Still, Khan said he believes as the bitcoin mining space consolidates and matures, it has a place in the nuclear energy segment.

We would love for it to be the majority,” he said of nuclear energy as a power source for TeraWulf long term. “It’s a zero-carbon base-load resource, so in terms of how it fits into what we’re doing, it’s a wonderful resource to have.”

3. Bitcoin Miner Gryphon to Go Public Via All-Stock Merger With Cannabis Firm Akerna

Private bitcoin miner Gryphon Digital plans to go public with a merger with publicly traded cannabis company Akerna (KERN) in an all-stock deal.

The new company will assume Gryphon's name and be headquartered in Las Vegas, Nevada, after the deal closes, according to a statement. The miner's current equity holders are expected to own about 92.5% of the new publicly traded entity, while Akerna's shareholders will own about 7.5%, the statement added.

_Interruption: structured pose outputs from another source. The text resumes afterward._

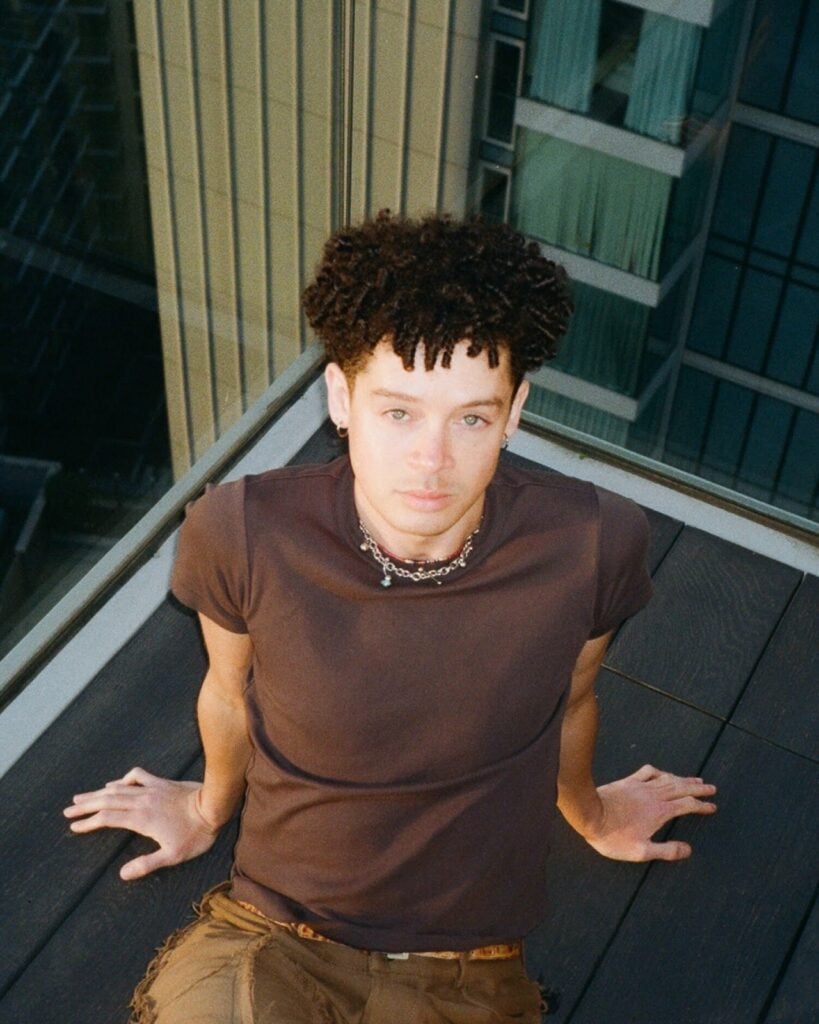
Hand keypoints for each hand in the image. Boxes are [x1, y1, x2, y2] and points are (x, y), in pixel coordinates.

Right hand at [63, 766, 219, 879]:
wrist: (214, 805)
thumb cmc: (196, 834)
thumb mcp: (173, 856)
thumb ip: (147, 864)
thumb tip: (122, 874)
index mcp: (140, 819)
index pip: (107, 819)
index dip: (89, 823)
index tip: (74, 826)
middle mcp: (142, 801)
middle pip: (106, 801)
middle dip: (85, 806)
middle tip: (68, 810)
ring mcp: (151, 789)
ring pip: (118, 788)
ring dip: (98, 792)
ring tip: (82, 796)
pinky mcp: (162, 782)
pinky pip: (138, 776)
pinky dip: (123, 779)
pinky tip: (117, 783)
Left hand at [583, 764, 716, 861]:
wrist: (589, 814)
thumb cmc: (613, 837)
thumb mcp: (642, 852)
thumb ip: (667, 851)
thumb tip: (688, 849)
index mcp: (660, 812)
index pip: (687, 805)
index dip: (702, 806)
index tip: (713, 806)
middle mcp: (654, 796)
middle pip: (681, 788)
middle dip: (698, 789)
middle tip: (711, 788)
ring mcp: (640, 786)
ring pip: (667, 780)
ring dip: (683, 779)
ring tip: (695, 780)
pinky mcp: (628, 782)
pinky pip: (648, 772)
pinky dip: (659, 772)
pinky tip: (662, 774)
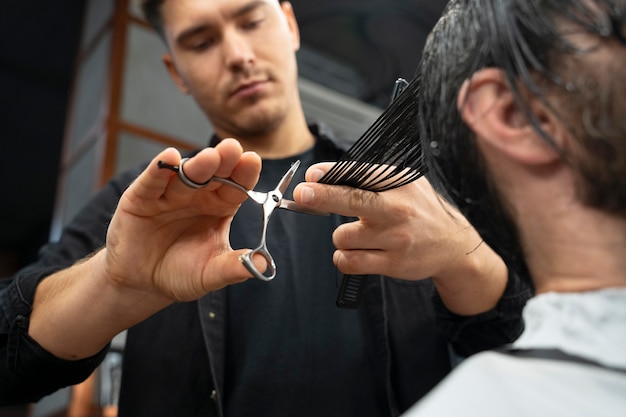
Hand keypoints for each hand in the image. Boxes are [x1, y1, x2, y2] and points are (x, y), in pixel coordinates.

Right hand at [105, 138, 264, 302]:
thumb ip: (233, 267)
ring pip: (185, 175)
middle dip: (224, 161)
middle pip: (213, 173)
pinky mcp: (141, 198)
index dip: (245, 173)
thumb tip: (263, 265)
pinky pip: (152, 182)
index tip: (253, 160)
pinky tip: (169, 157)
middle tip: (233, 149)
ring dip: (197, 165)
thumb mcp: (210, 273)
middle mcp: (197, 195)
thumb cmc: (181, 273)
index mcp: (220, 206)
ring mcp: (170, 194)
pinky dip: (159, 170)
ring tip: (209, 157)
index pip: (236, 186)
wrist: (142, 283)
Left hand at [293, 162, 507, 314]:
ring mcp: (395, 238)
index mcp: (399, 183)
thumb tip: (322, 177)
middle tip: (302, 194)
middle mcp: (398, 209)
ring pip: (343, 236)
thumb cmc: (419, 210)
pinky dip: (344, 258)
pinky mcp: (392, 263)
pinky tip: (355, 252)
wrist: (453, 246)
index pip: (361, 174)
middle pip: (352, 200)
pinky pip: (349, 262)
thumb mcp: (403, 184)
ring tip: (360, 235)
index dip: (332, 174)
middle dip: (323, 196)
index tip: (312, 175)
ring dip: (342, 237)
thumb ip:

The CEO of Gryphon, Rob Chang, will be the new CEO of the publicly traded company. The CEO of Akerna, Jessica Billingsley, will be on the board of the new company, and six of the remaining seven members will be designated by Gryphon.

Akerna's top three investors include Vanguard (2.6% ownership as of Sept. 2022), Perkins Capital (2% as of Dec. 2022) and BlackRock Fund Advisors (1.2% as of Sept. 2022), according to FactSet data.

The deal comes after Gryphon terminated its drawn-out process to go public via a reverse merger with publicly traded data management firm, Sphere 3D (ANY). The proposed deal was announced in 2021, and the closing of the deal was pushed back multiple times due to the complicated regulatory approval process before the deal was eventually terminated.

Gryphon also found itself in the middle of controversy last year after Sphere 3D signed a $1.7 billion deal with unknown mining-rig manufacturer NuMiner. The deal came under serious scrutiny by the mining community after several red flags were raised about the viability of NuMiner.

Gryphon, which started mining operations in September of 2021, has a potential revenue-generating profile of 1.1 exahashes per second (EH/s) on a cost basis of 0.75 EH/s, according to the statement.

The shares of Akerna fell about 15% on Friday, trading around $1.51 each. Akerna has a market capitalization of about $8 million, according to TradingView.